The first step is to discover just how much content you have. In doing a content inventory, you not only discover just how big your “herd” is, but you also tend to discover all sorts of forgotten content you didn’t even know you had. The key during this step is to flag content that is important for your mobile audience to see. This usually includes new content, short and to-the-point articles, and content that can be consumed via an RSS or blog reading application.

#2 - Know the Path

Now that you know how big the herd is, how will you get it into the mobile website? The answer is a simple one: create a plan that categorizes the content that you flagged earlier as essential, stale, or missing. Having content priorities will help you focus your resources on moving the migration forward in bite-sized waves without getting overwhelmed.

#3 - Cull the Strays

Next, you need to consider what shape the content should be in when it gets goes mobile. Do you need to clean it up and make it more usable? Do you need to provide multiple photo sizes depending on the form factor? Have you determined the proper fonts or allowed the target devices to pick their fonts? Are headers the right size? Does your company logo look good when it’s tiny? Implementing a new mobile site requires you to take an honest look at your content and consider the new forms it could potentially take.

#4 - Prepare the Fences

Make sure to designate where old and new content will be shown on the mobile site. Screen real estate on mobile devices is at a premium, which means that there may not be room for all the content categories you want. Some content will be an easy one-to-one mapping, while other content will not match up cleanly, if at all. This is where some hard decisions have to be made. The result should be a complete guide that shows where all of your mobile content will go, what content will not go, and where a user could get content if they wanted to find it.

#5 - Assign a Trail Boss

Make sure all migrating mobile content has an owner. By getting in-house editors to make decisions about priorities, locations, and mobility, you delegate the responsibility to those who care the most about it. After all, these ranch hands will become essential to keeping the herd alive and well long after the migration is completed.

#6 - Drive the Herd

Now it’s time to migrate, or in ranch-speak start yelling, “Get Along Little Doggies!” You should begin by moving your mobile content in small, prioritized waves. This method gives you the flexibility to quickly clean the content as you go and easily adapt to your new production processes. Unfortunately, the only true way to migrate content is to get your hands dirty with cut-and-paste. But since you’ll be cleaning your content as you go, manual migration is the best way to accurately get your mobile website up and running correctly.

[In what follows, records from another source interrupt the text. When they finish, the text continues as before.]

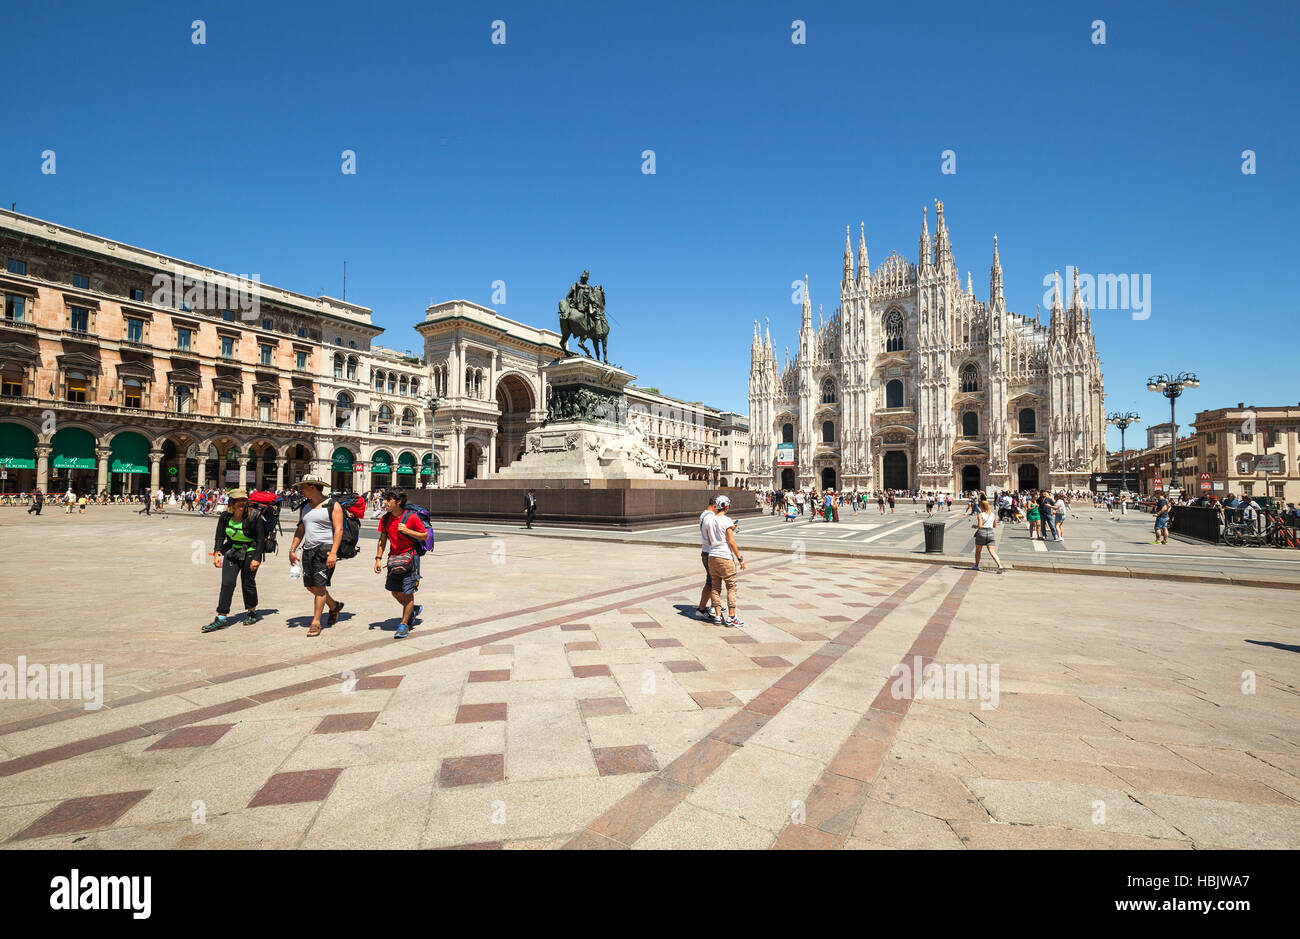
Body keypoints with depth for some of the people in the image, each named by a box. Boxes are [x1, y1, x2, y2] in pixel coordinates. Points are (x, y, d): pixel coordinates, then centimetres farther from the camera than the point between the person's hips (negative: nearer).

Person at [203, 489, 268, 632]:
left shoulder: (255, 516, -13)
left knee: (248, 583, 3)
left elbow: (261, 539, -11)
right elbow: (220, 536, 4)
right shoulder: (225, 516, 0)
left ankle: (252, 613, 23)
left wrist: (257, 558, -16)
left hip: (250, 553, -3)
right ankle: (221, 618, -2)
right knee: (227, 583, -5)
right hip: (232, 552, 4)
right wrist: (217, 553, -10)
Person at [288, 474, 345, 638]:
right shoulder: (304, 507, 14)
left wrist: (333, 552, -21)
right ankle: (334, 606, 31)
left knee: (319, 586, -7)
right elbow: (300, 530, 19)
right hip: (308, 550, 7)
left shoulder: (333, 506, -7)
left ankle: (316, 623, 2)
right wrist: (292, 549, 9)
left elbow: (338, 530, -13)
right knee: (310, 585, 9)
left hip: (326, 549, -7)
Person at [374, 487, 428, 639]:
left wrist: (407, 531, -21)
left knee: (407, 592, -1)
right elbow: (382, 540, 11)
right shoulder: (385, 518, 2)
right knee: (394, 592, 12)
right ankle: (413, 610, 36)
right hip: (394, 558, 6)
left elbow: (425, 536, -8)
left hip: (409, 557, -6)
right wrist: (378, 558, 4)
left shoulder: (411, 517, -13)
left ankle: (404, 624, 11)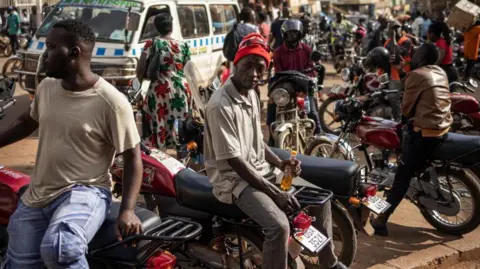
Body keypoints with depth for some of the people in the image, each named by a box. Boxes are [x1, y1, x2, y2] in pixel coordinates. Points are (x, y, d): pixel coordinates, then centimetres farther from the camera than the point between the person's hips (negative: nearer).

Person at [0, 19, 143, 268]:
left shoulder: (112, 102, -17)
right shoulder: (46, 87, 3)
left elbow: (133, 157, -13)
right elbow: (27, 123, 22)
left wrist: (127, 210, -23)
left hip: (84, 192, -6)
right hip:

#7 - Life on the New Ranch

Once all your mobile content is at home within the new fence line, the final step is to find a content rancher who will shepherd the herd, enforce participation and timely contributions, and keep your content from wandering off again. Content curation is just as important as content contribution. Content is king, but if customers cannot find it, it does not exist!

Have you planned your next drive?

Embracing Jakob Nielsen’s concepts on separate mobility site creation and curation comes with some controversy associated with it.

However, to be a true content rancher, one must be in control of all the content cows before any fully blended mobile website can work. The above strategy puts you back in the saddle when it comes to understanding how much content you have, what content is best for the new mobile-ready site, and how you should create a plan for curating content that may have not seen the light of day in years.

Only when you have THAT level of control over the curation of your content can you effectively manage and implement an effective content migration strategy.

Or as they say on the content ranch, find a way to keep all your prize cows in one barn!